▶ [EXERCISE DIRECTIONS]:
Write the records out again exactly, but without pictures.

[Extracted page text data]
______

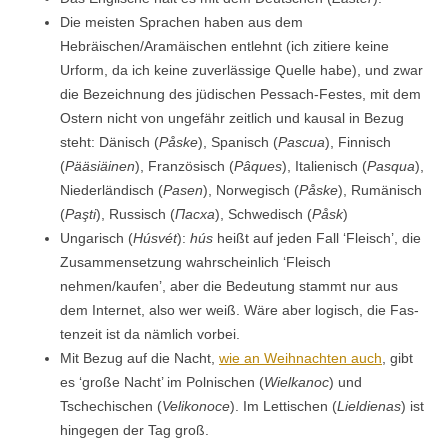
Die meis­ten Sprachen haben aus dem
Hebräischen/Aramäischen entlehnt (ich zitiere keine
Urform, da ich keine zuver­läs­sige Quelle habe), und zwar
die Beze­ich­nung des jüdis­chen Pes­sach-Festes, mit dem
Ostern nicht von unge­fähr zeitlich und kausal in Bezug
ste­ht: Dänisch (
Påske
), Spanisch (
Pas­cua
), Finnisch
(
Pääsiäi­nen
), Franzö­sisch (
Pâques
), Ital­ienisch (
Pasqua
),
Nieder­ländisch (
Pasen
), Nor­wegisch (
Påske
), Rumänisch
(
Paşti
), Rus­sisch (
Пасха
), Schwedisch (
Påsk
)
Ungarisch (
Húsvét
):
hús
heißt auf jeden Fall ‘Fleisch’, die
Zusam­menset­zung wahrschein­lich ‘Fleisch
nehmen/kaufen’, aber die Bedeu­tung stammt nur aus
dem Inter­net, also wer weiß. Wäre aber logisch, die Fas­
ten­zeit ist da näm­lich vorbei.
Mit Bezug auf die Nacht,
wie an Wei­h­nacht­en auch
, gibt
es ‘große Nacht’ im Pol­nis­chen (
Wielka­noc
) und
Tschechis­chen (
Velikonoce
). Im Let­tis­chen (
Liel­d­ien­as
) ist
hinge­gen der Tag groß.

______

▶ [EXERCISE SOLUTION]:
Die meis­ten Sprachen haben aus dem
Hebräischen/Aramäischen entlehnt (ich zitiere keine
Urform, da ich keine zuver­läs­sige Quelle habe), und zwar
die Beze­ich­nung des jüdis­chen Pes­sach-Festes, mit dem
Ostern nicht von unge­fähr zeitlich und kausal in Bezug
ste­ht: Dänisch (
Påske
), Spanisch (
Pas­cua
), Finnisch
(
Pääsiäi­nen
), Franzö­sisch (
Pâques
), Ital­ienisch (
Pasqua
),
Nieder­ländisch (
Pasen
), Nor­wegisch (
Påske
), Rumänisch
(
Paşti
), Rus­sisch (
Пасха
), Schwedisch (
Påsk
)
Ungarisch (
Húsvét
):
hús
heißt auf jeden Fall ‘Fleisch’, die
Zusam­menset­zung wahrschein­lich ‘Fleisch
nehmen/kaufen’, aber die Bedeu­tung stammt nur aus
dem Inter­net, also wer weiß. Wäre aber logisch, die Fas­
ten­zeit ist da näm­lich vorbei.
Mit Bezug auf die Nacht,
wie an Wei­h­nacht­en auch
, gibt
es ‘große Nacht’ im Pol­nis­chen (
Wielka­noc
) und
Tschechis­chen (
Velikonoce
). Im Let­tis­chen (
Liel­d­ien­as
) ist
hinge­gen der Tag groß.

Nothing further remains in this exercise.